• **Given exercise**
Repeat the whole listing exactly as written.

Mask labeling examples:
# # #

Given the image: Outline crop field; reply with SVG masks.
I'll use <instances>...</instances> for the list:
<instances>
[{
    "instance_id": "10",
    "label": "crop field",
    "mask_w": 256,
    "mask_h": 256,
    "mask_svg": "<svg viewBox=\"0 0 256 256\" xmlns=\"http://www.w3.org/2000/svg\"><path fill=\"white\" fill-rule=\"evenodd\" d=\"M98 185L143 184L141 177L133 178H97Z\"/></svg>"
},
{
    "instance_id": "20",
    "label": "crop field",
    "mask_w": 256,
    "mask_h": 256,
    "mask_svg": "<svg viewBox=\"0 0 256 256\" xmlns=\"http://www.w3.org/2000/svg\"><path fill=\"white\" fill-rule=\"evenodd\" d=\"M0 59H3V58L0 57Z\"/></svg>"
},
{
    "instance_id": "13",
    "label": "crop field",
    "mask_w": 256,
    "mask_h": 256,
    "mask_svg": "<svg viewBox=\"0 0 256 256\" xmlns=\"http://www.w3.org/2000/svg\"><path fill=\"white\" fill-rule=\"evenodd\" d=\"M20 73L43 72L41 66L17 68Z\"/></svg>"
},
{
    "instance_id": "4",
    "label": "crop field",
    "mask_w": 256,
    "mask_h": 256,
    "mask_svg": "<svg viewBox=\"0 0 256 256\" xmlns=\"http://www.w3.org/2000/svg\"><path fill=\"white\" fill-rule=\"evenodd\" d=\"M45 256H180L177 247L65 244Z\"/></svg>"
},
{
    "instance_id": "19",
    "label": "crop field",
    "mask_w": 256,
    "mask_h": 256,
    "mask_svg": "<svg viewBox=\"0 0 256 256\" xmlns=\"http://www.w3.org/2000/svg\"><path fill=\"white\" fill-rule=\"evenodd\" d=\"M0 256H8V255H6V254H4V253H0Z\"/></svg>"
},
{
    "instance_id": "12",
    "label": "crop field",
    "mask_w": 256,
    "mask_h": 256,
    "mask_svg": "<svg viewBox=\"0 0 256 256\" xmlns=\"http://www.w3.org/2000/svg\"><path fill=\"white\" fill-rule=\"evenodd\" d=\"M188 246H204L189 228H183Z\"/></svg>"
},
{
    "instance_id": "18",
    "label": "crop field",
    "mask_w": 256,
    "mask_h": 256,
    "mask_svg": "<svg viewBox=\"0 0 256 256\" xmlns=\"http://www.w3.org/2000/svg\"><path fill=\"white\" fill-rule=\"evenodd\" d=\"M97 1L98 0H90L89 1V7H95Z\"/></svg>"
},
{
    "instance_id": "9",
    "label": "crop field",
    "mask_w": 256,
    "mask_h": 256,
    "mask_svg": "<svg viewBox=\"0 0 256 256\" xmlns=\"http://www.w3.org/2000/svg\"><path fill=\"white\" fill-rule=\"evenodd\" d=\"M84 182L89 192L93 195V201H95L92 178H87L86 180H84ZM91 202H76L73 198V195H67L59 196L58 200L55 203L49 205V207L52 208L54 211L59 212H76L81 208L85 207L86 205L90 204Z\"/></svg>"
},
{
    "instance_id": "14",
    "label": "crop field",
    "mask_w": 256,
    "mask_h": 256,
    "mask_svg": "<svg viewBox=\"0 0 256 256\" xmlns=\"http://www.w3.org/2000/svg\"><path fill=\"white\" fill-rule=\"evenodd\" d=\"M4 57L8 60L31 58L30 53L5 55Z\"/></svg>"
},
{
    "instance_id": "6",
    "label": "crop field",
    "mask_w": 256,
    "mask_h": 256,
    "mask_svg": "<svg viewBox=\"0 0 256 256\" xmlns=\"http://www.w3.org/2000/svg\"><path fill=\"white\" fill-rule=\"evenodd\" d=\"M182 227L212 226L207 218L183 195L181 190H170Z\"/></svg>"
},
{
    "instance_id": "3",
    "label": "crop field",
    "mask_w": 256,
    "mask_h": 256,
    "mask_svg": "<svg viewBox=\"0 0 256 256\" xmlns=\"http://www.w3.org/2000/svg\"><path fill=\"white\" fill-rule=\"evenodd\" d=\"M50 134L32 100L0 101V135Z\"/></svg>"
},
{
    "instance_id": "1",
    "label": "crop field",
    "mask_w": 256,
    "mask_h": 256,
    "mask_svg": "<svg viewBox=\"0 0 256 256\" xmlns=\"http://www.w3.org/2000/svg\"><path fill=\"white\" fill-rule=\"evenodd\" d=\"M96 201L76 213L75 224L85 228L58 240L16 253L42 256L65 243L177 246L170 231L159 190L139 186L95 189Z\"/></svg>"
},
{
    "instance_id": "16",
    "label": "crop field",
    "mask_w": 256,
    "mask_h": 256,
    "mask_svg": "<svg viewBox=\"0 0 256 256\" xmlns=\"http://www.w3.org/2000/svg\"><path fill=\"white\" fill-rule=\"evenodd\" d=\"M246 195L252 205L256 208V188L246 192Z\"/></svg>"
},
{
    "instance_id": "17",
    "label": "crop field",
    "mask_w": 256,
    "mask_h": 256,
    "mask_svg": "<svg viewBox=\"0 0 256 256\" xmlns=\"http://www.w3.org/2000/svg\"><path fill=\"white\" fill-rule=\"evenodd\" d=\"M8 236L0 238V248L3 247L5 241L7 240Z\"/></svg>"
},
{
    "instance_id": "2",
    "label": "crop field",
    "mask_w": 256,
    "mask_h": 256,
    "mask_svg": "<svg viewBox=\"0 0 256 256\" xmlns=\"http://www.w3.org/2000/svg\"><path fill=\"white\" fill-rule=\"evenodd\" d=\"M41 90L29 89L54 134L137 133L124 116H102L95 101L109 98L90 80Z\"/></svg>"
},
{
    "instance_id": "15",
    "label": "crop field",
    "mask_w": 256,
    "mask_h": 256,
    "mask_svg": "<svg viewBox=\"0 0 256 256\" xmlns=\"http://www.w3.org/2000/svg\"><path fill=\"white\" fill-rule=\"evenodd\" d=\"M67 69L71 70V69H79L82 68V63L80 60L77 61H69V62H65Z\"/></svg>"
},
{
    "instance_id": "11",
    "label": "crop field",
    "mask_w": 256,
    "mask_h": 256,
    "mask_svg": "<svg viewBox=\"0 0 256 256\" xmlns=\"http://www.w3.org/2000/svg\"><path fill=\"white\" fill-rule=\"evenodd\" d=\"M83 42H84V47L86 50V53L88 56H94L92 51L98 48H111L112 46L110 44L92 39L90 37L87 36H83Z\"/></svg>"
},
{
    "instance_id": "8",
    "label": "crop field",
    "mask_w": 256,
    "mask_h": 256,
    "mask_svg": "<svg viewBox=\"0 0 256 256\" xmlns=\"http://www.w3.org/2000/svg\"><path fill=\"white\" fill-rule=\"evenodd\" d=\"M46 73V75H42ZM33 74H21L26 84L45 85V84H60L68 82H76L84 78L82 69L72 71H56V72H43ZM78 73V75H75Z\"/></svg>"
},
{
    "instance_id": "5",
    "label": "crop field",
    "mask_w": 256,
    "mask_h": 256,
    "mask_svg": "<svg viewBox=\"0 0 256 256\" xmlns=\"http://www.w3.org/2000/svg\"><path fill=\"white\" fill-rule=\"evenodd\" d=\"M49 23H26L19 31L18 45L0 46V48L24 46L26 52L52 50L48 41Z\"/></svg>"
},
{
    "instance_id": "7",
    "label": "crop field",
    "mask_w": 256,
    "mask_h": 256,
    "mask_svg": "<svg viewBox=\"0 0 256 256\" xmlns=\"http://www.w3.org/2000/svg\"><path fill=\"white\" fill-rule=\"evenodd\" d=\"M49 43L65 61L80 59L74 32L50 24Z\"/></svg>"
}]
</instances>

# # #

• **Result for this exercise**
Given the image: Outline crop field; reply with SVG masks.
I'll use <instances>...</instances> for the list:
<instances>
[{
    "instance_id": "10",
    "label": "crop field",
    "mask_w": 256,
    "mask_h": 256,
    "mask_svg": "<svg viewBox=\"0 0 256 256\" xmlns=\"http://www.w3.org/2000/svg\"><path fill=\"white\" fill-rule=\"evenodd\" d=\"M98 185L143 184L141 177L133 178H97Z\"/></svg>"
},
{
    "instance_id": "20",
    "label": "crop field",
    "mask_w": 256,
    "mask_h": 256,
    "mask_svg": "<svg viewBox=\"0 0 256 256\" xmlns=\"http://www.w3.org/2000/svg\"><path fill=\"white\" fill-rule=\"evenodd\" d=\"M0 59H3V58L0 57Z\"/></svg>"
},
{
    "instance_id": "13",
    "label": "crop field",
    "mask_w": 256,
    "mask_h": 256,
    "mask_svg": "<svg viewBox=\"0 0 256 256\" xmlns=\"http://www.w3.org/2000/svg\"><path fill=\"white\" fill-rule=\"evenodd\" d=\"M20 73L43 72L41 66L17 68Z\"/></svg>"
},
{
    "instance_id": "4",
    "label": "crop field",
    "mask_w": 256,
    "mask_h": 256,
    "mask_svg": "<svg viewBox=\"0 0 256 256\" xmlns=\"http://www.w3.org/2000/svg\"><path fill=\"white\" fill-rule=\"evenodd\" d=\"M45 256H180L177 247L65 244Z\"/></svg>"
},
{
    "instance_id": "19",
    "label": "crop field",
    "mask_w": 256,
    "mask_h": 256,
    "mask_svg": "<svg viewBox=\"0 0 256 256\" xmlns=\"http://www.w3.org/2000/svg\"><path fill=\"white\" fill-rule=\"evenodd\" d=\"M0 256H8V255H6V254H4V253H0Z\"/></svg>"
},
{
    "instance_id": "12",
    "label": "crop field",
    "mask_w": 256,
    "mask_h": 256,
    "mask_svg": "<svg viewBox=\"0 0 256 256\" xmlns=\"http://www.w3.org/2000/svg\"><path fill=\"white\" fill-rule=\"evenodd\" d=\"M188 246H204L189 228H183Z\"/></svg>"
},
{
    "instance_id": "18",
    "label": "crop field",
    "mask_w": 256,
    "mask_h": 256,
    "mask_svg": "<svg viewBox=\"0 0 256 256\" xmlns=\"http://www.w3.org/2000/svg\"><path fill=\"white\" fill-rule=\"evenodd\" d=\"M97 1L98 0H90L89 1V7H95Z\"/></svg>"
},
{
    "instance_id": "9",
    "label": "crop field",
    "mask_w": 256,
    "mask_h": 256,
    "mask_svg": "<svg viewBox=\"0 0 256 256\" xmlns=\"http://www.w3.org/2000/svg\"><path fill=\"white\" fill-rule=\"evenodd\" d=\"M84 182L89 192L93 195V201H95L92 178H87L86 180H84ZM91 202H76L73 198V195H67L59 196L58 200L55 203L49 205V207L52 208L54 211L59 212H76L81 208L85 207L86 205L90 204Z\"/></svg>"
},
{
    "instance_id": "14",
    "label": "crop field",
    "mask_w": 256,
    "mask_h": 256,
    "mask_svg": "<svg viewBox=\"0 0 256 256\" xmlns=\"http://www.w3.org/2000/svg\"><path fill=\"white\" fill-rule=\"evenodd\" d=\"M4 57L8 60L31 58L30 53L5 55Z\"/></svg>"
},
{
    "instance_id": "6",
    "label": "crop field",
    "mask_w": 256,
    "mask_h": 256,
    "mask_svg": "<svg viewBox=\"0 0 256 256\" xmlns=\"http://www.w3.org/2000/svg\"><path fill=\"white\" fill-rule=\"evenodd\" d=\"M182 227L212 226L207 218L183 195L181 190H170Z\"/></svg>"
},
{
    "instance_id": "3",
    "label": "crop field",
    "mask_w": 256,
    "mask_h": 256,
    "mask_svg": "<svg viewBox=\"0 0 256 256\" xmlns=\"http://www.w3.org/2000/svg\"><path fill=\"white\" fill-rule=\"evenodd\" d=\"M50 134L32 100L0 101V135Z\"/></svg>"
},
{
    "instance_id": "1",
    "label": "crop field",
    "mask_w": 256,
    "mask_h": 256,
    "mask_svg": "<svg viewBox=\"0 0 256 256\" xmlns=\"http://www.w3.org/2000/svg\"><path fill=\"white\" fill-rule=\"evenodd\" d=\"M96 201L76 213L75 224L85 228L58 240L16 253L42 256L65 243L177 246L170 231L159 190L139 186L95 189Z\"/></svg>"
},
{
    "instance_id": "16",
    "label": "crop field",
    "mask_w": 256,
    "mask_h": 256,
    "mask_svg": "<svg viewBox=\"0 0 256 256\" xmlns=\"http://www.w3.org/2000/svg\"><path fill=\"white\" fill-rule=\"evenodd\" d=\"M246 195L252 205L256 208V188L246 192Z\"/></svg>"
},
{
    "instance_id": "17",
    "label": "crop field",
    "mask_w": 256,
    "mask_h": 256,
    "mask_svg": "<svg viewBox=\"0 0 256 256\" xmlns=\"http://www.w3.org/2000/svg\"><path fill=\"white\" fill-rule=\"evenodd\" d=\"M8 236L0 238V248L3 247L5 241L7 240Z\"/></svg>"
},
{
    "instance_id": "2",
    "label": "crop field",
    "mask_w": 256,
    "mask_h": 256,
    "mask_svg": "<svg viewBox=\"0 0 256 256\" xmlns=\"http://www.w3.org/2000/svg\"><path fill=\"white\" fill-rule=\"evenodd\" d=\"M41 90L29 89L54 134L137 133L124 116H102L95 101L109 98L90 80Z\"/></svg>"
},
{
    "instance_id": "15",
    "label": "crop field",
    "mask_w": 256,
    "mask_h": 256,
    "mask_svg": "<svg viewBox=\"0 0 256 256\" xmlns=\"http://www.w3.org/2000/svg\"><path fill=\"white\" fill-rule=\"evenodd\" d=\"M67 69L71 70V69H79L82 68V63L80 60L77 61H69V62H65Z\"/></svg>"
},
{
    "instance_id": "11",
    "label": "crop field",
    "mask_w": 256,
    "mask_h": 256,
    "mask_svg": "<svg viewBox=\"0 0 256 256\" xmlns=\"http://www.w3.org/2000/svg\"><path fill=\"white\" fill-rule=\"evenodd\" d=\"M83 42H84V47L86 50V53L88 56H94L92 51L98 48H111L112 46L110 44L92 39L90 37L87 36H83Z\"/></svg>"
},
{
    "instance_id": "8",
    "label": "crop field",
    "mask_w": 256,
    "mask_h": 256,
    "mask_svg": "<svg viewBox=\"0 0 256 256\" xmlns=\"http://www.w3.org/2000/svg\"><path fill=\"white\" fill-rule=\"evenodd\" d=\"M46 73V75H42ZM33 74H21L26 84L45 85V84H60L68 82H76L84 78L82 69L72 71H56V72H43ZM78 73V75H75Z\"/></svg>"
},
{
    "instance_id": "5",
    "label": "crop field",
    "mask_w": 256,
    "mask_h": 256,
    "mask_svg": "<svg viewBox=\"0 0 256 256\" xmlns=\"http://www.w3.org/2000/svg\"><path fill=\"white\" fill-rule=\"evenodd\" d=\"M49 23H26L19 31L18 45L0 46V48L24 46L26 52L52 50L48 41Z\"/></svg>"
},
{
    "instance_id": "7",
    "label": "crop field",
    "mask_w": 256,
    "mask_h": 256,
    "mask_svg": "<svg viewBox=\"0 0 256 256\" xmlns=\"http://www.w3.org/2000/svg\"><path fill=\"white\" fill-rule=\"evenodd\" d=\"M49 43L65 61L80 59L74 32L50 24Z\"/></svg>"
}]
</instances>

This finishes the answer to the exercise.